▶ _Activity_
Exactly the lines from the beginning of the records to the line with "- /cmdload [commd name]", both ends included, are to be given again, and pictures are to be left out.

↓

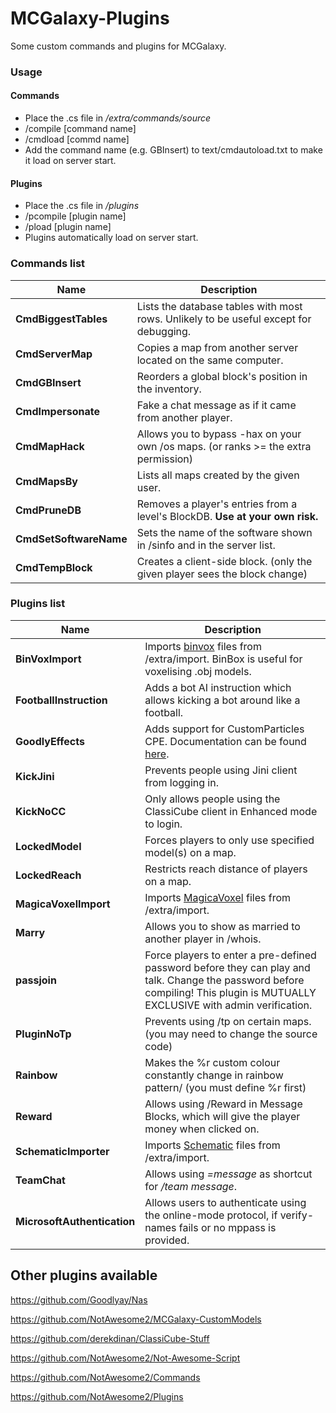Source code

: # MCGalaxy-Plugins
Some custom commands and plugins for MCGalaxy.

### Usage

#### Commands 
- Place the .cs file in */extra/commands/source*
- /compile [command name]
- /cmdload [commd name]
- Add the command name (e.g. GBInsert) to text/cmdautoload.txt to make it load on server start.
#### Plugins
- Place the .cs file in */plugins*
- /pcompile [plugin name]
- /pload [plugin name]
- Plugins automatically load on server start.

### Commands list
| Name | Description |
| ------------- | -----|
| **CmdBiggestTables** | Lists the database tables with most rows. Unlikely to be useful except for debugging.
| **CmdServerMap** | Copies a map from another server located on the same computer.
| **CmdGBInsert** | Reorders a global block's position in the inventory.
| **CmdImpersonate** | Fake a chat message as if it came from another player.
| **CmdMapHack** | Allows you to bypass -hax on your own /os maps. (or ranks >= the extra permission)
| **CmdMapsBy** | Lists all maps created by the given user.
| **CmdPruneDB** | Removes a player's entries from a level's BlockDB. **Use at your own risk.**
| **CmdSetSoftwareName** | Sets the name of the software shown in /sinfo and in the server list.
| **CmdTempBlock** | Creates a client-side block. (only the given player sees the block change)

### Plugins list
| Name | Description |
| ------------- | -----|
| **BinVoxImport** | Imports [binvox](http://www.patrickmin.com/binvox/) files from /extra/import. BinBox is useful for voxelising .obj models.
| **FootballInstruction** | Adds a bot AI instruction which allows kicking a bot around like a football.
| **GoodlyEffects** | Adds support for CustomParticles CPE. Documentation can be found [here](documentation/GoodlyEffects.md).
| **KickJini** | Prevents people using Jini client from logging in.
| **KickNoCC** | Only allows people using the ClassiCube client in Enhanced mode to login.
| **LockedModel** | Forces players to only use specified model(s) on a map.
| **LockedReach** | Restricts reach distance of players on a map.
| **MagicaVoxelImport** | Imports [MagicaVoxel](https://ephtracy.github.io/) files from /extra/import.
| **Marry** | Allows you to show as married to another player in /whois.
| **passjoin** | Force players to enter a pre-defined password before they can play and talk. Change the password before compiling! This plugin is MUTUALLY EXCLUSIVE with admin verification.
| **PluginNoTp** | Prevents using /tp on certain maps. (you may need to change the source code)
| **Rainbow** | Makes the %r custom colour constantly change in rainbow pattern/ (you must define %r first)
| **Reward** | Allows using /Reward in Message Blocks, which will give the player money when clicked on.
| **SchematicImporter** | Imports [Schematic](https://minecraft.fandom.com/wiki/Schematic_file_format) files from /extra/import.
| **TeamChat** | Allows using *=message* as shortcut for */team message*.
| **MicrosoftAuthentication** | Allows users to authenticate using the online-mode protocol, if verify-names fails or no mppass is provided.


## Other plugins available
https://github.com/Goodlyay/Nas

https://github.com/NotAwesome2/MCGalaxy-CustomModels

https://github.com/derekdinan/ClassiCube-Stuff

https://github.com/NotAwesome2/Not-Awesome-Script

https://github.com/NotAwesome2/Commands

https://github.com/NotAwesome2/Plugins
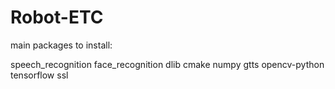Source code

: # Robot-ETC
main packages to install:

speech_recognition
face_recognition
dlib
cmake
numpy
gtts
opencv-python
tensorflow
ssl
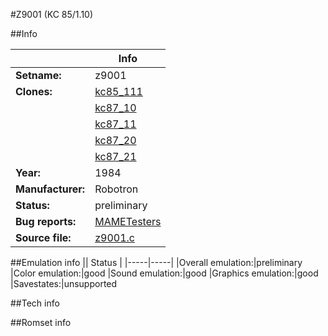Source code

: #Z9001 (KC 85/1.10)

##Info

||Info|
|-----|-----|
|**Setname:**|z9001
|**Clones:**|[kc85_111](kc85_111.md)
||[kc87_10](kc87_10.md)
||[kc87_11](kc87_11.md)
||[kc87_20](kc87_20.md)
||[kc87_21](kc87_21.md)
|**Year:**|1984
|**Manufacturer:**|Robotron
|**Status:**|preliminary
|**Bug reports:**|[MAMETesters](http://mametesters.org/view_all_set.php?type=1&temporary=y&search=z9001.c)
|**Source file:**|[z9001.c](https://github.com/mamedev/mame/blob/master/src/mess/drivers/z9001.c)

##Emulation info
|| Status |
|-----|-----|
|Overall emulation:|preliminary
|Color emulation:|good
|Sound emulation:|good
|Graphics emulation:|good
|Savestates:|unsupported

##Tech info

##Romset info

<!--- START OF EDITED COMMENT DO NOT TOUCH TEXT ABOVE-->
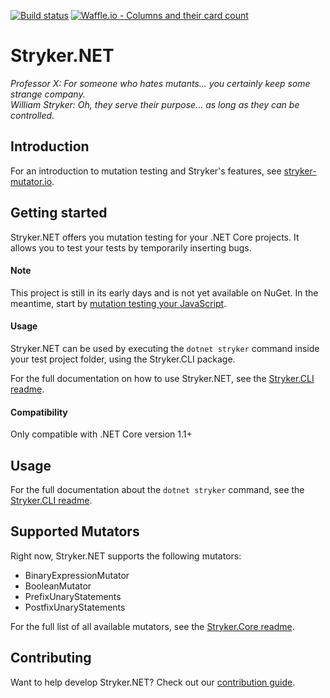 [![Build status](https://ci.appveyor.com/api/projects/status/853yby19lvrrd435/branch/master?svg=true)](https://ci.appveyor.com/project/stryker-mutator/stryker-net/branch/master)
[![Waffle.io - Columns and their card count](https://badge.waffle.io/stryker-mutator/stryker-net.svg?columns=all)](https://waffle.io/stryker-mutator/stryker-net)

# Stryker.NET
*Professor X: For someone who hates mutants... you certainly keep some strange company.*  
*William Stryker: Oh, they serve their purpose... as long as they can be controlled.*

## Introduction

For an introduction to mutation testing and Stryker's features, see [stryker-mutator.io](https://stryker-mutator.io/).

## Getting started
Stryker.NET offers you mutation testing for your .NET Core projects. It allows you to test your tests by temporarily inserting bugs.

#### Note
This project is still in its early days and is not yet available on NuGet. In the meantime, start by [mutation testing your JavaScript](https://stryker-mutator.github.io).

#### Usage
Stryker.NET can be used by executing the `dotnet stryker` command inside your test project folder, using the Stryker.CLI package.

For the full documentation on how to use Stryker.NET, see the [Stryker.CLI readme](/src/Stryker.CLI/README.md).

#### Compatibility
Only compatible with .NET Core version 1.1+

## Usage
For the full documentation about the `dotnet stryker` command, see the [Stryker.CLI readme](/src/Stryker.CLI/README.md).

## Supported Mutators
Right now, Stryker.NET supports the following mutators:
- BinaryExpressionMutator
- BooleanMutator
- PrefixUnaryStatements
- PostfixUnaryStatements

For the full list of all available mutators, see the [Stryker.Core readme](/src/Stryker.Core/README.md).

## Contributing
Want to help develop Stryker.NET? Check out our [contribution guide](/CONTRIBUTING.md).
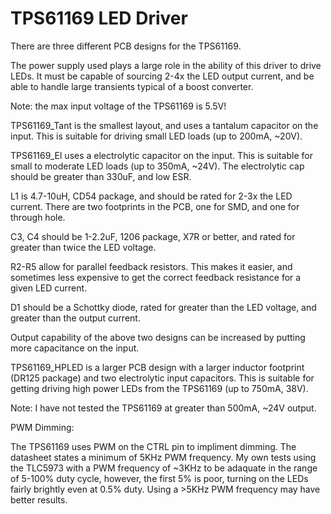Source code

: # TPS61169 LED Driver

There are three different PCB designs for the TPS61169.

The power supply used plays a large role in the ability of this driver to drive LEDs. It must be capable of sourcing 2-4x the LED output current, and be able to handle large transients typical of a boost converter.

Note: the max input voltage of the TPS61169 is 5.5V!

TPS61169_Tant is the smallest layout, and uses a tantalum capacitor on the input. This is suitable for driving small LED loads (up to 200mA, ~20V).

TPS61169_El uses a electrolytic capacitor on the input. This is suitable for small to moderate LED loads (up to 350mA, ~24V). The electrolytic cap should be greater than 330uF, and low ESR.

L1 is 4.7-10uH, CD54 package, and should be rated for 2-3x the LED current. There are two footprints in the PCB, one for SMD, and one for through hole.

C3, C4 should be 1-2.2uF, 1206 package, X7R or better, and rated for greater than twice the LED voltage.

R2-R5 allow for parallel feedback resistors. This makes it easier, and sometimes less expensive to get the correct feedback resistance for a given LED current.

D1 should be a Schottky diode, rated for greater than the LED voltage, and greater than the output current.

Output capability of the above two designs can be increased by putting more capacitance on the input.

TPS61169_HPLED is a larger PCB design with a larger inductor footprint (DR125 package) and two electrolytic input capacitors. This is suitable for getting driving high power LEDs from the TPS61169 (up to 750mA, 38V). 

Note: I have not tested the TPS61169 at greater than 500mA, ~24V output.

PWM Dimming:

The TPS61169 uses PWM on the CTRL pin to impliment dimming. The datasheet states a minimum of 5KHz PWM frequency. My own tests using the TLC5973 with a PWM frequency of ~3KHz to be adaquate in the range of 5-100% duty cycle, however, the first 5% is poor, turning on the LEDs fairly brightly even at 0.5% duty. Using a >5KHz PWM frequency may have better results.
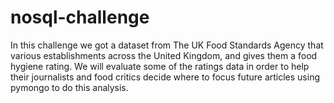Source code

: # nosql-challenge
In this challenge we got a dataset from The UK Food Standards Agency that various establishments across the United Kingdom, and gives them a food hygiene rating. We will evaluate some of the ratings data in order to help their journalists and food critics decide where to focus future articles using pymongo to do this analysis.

↑

▶ _Completed exercise_
Source code

: # MCGalaxy-Plugins
Some custom commands and plugins for MCGalaxy.

### Usage

#### Commands 
- Place the .cs file in */extra/commands/source*
- /compile [command name]
- /cmdload [commd name]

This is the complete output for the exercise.